Marx described his own historical method very succinctly: “The way in which men produce their means of subsistence depends first of all on the nature of the actual means they find in existence and have to reproduce. This mode of production must not be considered simply as being the reproduction of the physical existence of the individuals. Rather, it is a definite form of activity of these individuals, a definite form of expressing their life, a definite mode of life on their part. As individuals express their life, so they are. What they are, therefore, coincides with their production, both with what they produce and with how they produce. The nature of individuals thus depends on the material conditions determining their production.” 

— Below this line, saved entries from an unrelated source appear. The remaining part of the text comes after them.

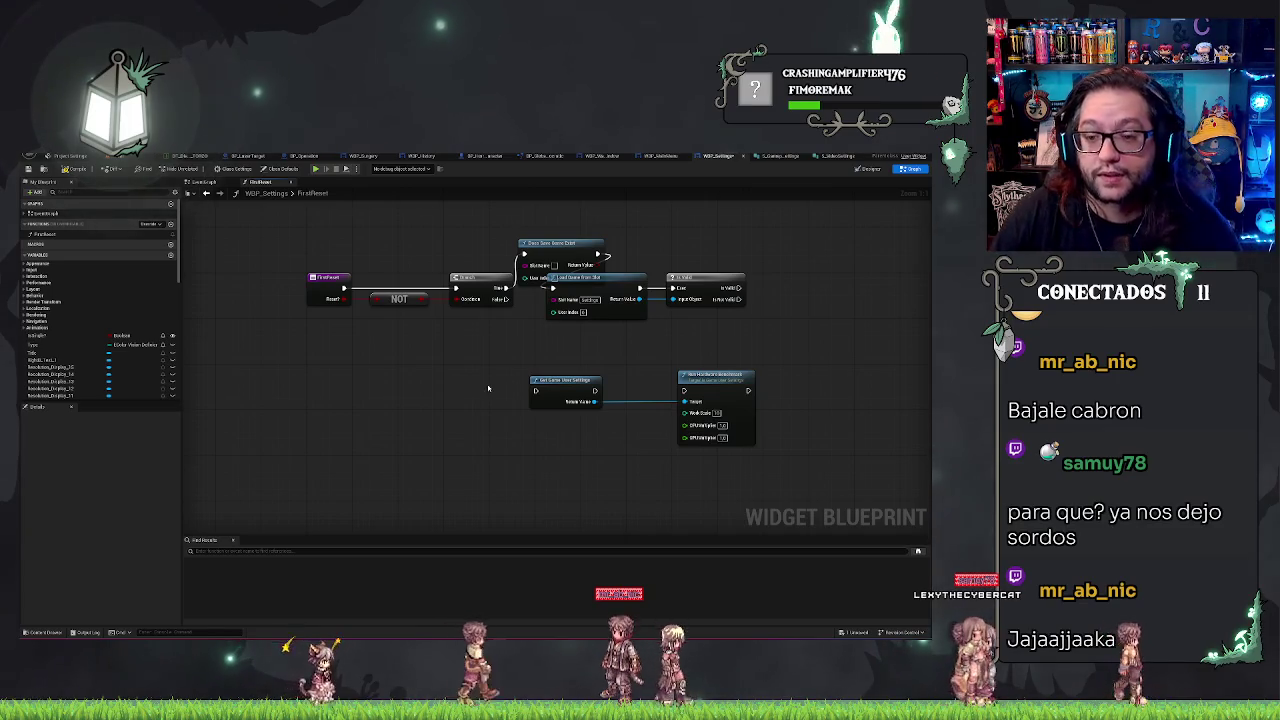
# - Shift Load Game from Slot and Is Valid further right in the FirstReset graph
pyautogui.moveTo(489, 386)
pyautogui.mouseDown()
pyautogui.moveTo(417, 357)
pyautogui.moveTo(466, 366)
pyautogui.mouseUp()
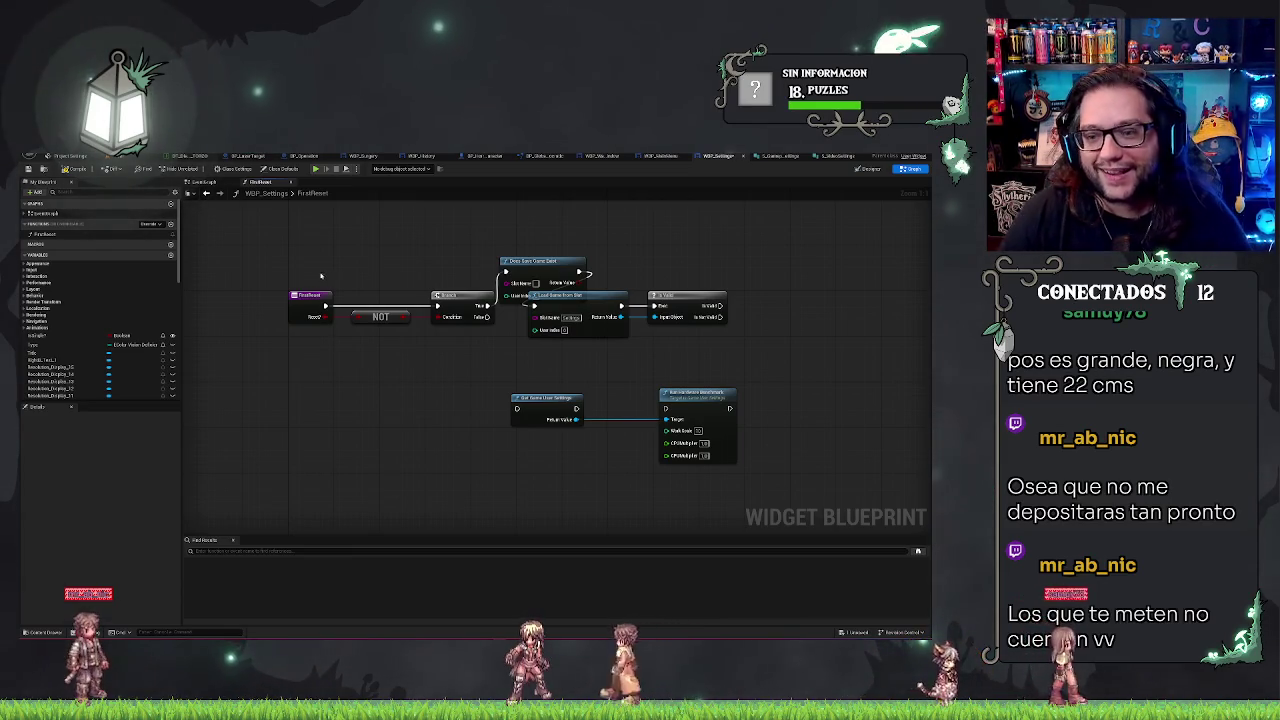
pyautogui.moveTo(457, 409)
pyautogui.mouseDown()
pyautogui.moveTo(429, 376)
pyautogui.moveTo(424, 435)
pyautogui.mouseUp()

Marx made the difference between historical materialism and contemporary materialism very clear in his thesis on Feuerbach: “The chief defect of all materialism up to now (including Feuerbach’s) is that the object, reality, what we apprehend through our senses, is understood only in the form of the object or contemplation (Anschauung); but not as sensuous human activity, as practice; not subjectively. Hence in opposition to materialism, the active side was developed abstractly by idealism — which of course does not know real sensuous activity as such. Feuerbach wants sensuous objects really distinguished from the objects of thought; but he does not understand human activity itself as objective activity.”  Marx — like Hegel — looks at an object in its movement, in its becoming, and not as a static “object,” which can be explained by discovering the physical “cause” of it. In contrast to Hegel, Marx studies man and history by beginning with the real man and the economic and social conditions under which he must live, and not primarily with his ideas. Marx was as far from bourgeois materialism as he was from Hegel’s idealism — hence he could rightly say that his philosophy is neither idealism nor materialism but a synthesis: humanism and naturalism.